Arbeitsaufträge
1. Erkläre in ein bis drei Sätzen, warum ernii im Lerntext dazu rät, zuerst mit dem „Freeform Pentool“ einen Pfad zu erstellen.
2. Schreibe aus den Datensätzen einen Abschnitt wortgetreu ab. Beginne bei der Zeile, die "### 32. Quiero un futuro contigo" enthält, und höre nach der Zeile auf, die "- ¿Querés un" enthält.

Lerntext
________________________________________
# Freehand Zeichnung --- Linien Glätten ?`?



## SONIC303 (17. Februar 2002)

Wie kann ich bei einem Pinselstrich die Outline  Glätten ???
(Linie ist nicht Glatt sondern verwackelt)


----------



## Mythos007 (17. Februar 2002)

chellaz Sonic,

Es gibt bestimmt auch einen einfacheren
Weg, aber so funktionierts auch ...

also Du zeichnest deine Linie - klickst bei
gedrückter "strg-Taste" auf den Layer deines
Striches (damit der Strich selektiert wird)

nun erstellst Du einen neuen "Alpha-Kanal"
füllst die Auswahl mit "grau"

gehst auf Filter "Gauscher-Weichzeichner" mit
dem Wert z.B. 16 und danach über Einstellungen
-> Tonwertkorrektur die Regler solange verschieben,
bis du die gewünschte Linie bekommen hast ...

Bis dann dann euer Mythos


----------



## ernii (17. Februar 2002)

Du erstellst erst einen Pfad mit dem "Freeform Pentool" (so heißt der englische Name, ich glaub es ist klar welches tool hier gemeint ist), dieser wird automatisch geglättet und lässt sich auch leicht nachbearbeiten. Danach "Stroke Path" und schon ist das ganze auch gezeichnet....

cu
ernii


----------
________________________________________
Zu bearbeitende Datensätze
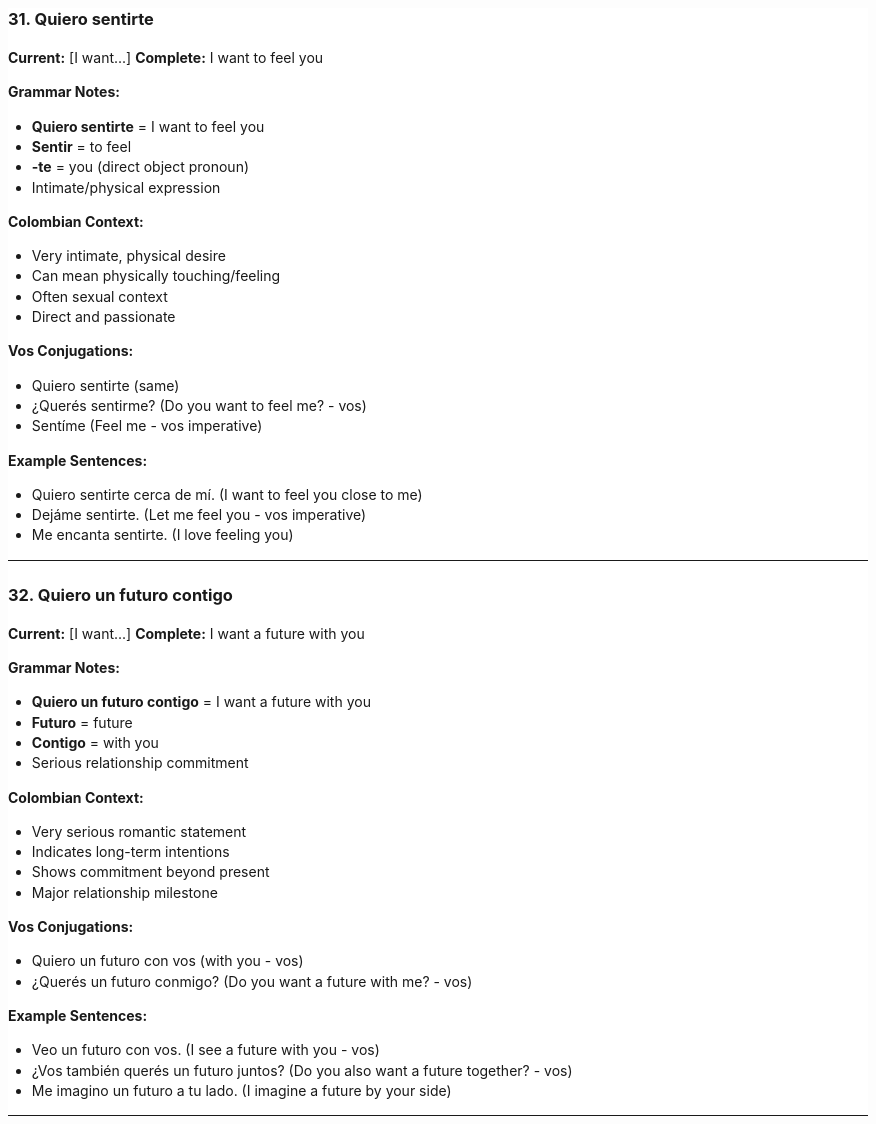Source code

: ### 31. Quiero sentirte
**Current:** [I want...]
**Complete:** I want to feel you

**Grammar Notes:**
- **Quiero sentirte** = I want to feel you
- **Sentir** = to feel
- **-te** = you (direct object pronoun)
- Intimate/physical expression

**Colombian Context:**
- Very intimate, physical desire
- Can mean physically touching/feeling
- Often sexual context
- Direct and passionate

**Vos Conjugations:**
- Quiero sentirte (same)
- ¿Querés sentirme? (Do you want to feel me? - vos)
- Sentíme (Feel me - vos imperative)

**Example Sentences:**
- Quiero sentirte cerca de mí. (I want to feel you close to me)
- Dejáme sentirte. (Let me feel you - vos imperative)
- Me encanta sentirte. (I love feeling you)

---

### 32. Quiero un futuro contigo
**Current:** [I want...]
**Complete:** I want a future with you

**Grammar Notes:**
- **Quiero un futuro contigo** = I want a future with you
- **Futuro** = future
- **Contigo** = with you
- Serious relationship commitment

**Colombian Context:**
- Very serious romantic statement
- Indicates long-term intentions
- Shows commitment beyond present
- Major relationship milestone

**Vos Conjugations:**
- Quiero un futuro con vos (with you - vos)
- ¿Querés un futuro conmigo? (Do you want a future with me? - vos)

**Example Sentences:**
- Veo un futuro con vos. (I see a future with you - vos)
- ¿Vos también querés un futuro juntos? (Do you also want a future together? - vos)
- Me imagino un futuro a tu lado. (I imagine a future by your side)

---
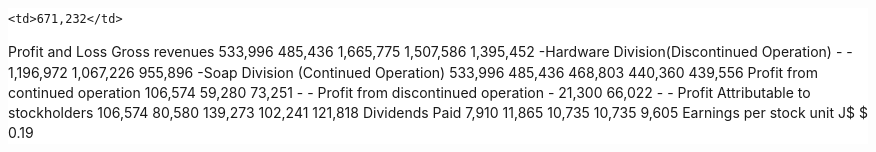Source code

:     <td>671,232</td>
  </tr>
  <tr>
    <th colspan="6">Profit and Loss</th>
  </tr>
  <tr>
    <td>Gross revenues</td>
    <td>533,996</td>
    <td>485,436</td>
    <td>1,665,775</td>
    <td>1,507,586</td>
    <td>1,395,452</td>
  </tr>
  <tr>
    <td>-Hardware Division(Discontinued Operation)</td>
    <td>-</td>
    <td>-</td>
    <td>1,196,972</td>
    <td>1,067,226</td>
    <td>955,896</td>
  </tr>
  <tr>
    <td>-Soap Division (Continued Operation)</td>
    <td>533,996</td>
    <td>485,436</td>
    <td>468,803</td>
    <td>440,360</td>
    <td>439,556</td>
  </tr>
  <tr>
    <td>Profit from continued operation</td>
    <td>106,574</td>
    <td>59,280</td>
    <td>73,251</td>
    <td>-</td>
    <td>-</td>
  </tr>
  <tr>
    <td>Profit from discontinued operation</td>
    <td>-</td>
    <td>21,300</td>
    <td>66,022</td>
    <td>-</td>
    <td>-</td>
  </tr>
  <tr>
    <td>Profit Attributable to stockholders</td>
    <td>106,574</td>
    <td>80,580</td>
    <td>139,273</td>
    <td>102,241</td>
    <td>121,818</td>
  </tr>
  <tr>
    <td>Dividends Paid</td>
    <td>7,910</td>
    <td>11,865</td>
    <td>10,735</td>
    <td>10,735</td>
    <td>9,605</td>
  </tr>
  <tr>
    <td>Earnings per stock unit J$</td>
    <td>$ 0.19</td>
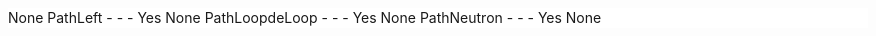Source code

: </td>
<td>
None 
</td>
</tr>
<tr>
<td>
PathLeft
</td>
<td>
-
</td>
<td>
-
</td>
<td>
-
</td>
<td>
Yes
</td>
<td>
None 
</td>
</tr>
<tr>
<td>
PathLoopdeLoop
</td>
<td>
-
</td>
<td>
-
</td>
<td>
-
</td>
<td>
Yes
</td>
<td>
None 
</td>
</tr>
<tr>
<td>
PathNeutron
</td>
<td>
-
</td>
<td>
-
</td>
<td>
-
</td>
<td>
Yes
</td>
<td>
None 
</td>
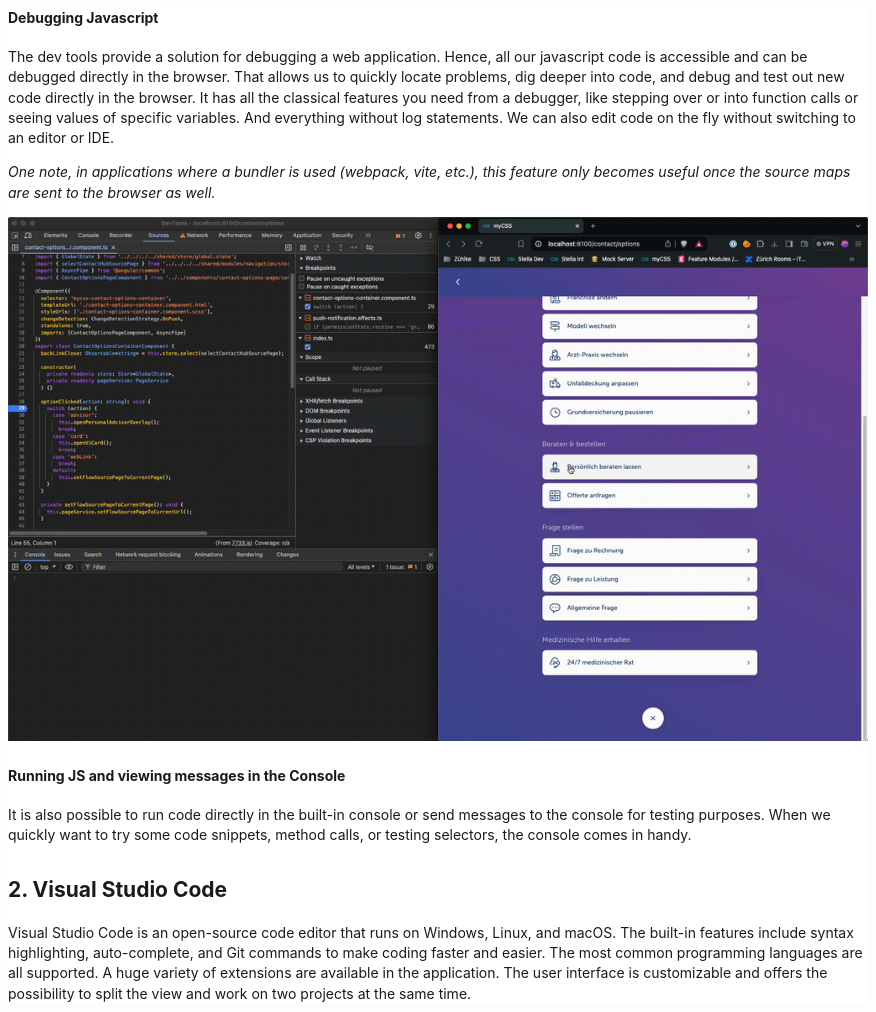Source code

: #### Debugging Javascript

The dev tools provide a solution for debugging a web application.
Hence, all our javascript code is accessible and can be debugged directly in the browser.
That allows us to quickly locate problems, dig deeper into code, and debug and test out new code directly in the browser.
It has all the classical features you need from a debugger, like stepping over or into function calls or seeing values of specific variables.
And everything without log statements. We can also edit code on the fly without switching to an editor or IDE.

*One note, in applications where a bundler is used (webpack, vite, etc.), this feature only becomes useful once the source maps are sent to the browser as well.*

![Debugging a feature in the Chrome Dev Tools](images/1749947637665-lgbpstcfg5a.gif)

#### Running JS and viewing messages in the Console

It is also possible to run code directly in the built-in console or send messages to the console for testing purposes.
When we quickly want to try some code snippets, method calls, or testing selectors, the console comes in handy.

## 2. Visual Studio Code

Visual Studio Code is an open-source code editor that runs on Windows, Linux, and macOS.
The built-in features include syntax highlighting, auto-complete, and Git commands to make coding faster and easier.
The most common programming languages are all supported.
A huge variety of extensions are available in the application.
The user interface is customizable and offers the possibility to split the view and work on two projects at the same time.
________________________________________
Lösungen
1. Ein Pfad, der mit dem „Freeform Pentool“ erstellt wird, wird automatisch geglättet und lässt sich außerdem leicht nachbearbeiten. Danach wird er mit „Stroke Path“ gezeichnet.

2.
### 32. Quiero un futuro contigo
**Current:** [I want...]
**Complete:** I want a future with you

**Grammar Notes:**
- **Quiero un futuro contigo** = I want a future with you
- **Futuro** = future
- **Contigo** = with you
- Serious relationship commitment

**Colombian Context:**
- Very serious romantic statement
- Indicates long-term intentions
- Shows commitment beyond present
- Major relationship milestone

**Vos Conjugations:**
- Quiero un futuro con vos (with you - vos)
- ¿Querés un futuro conmigo? (Do you want a future with me? - vos)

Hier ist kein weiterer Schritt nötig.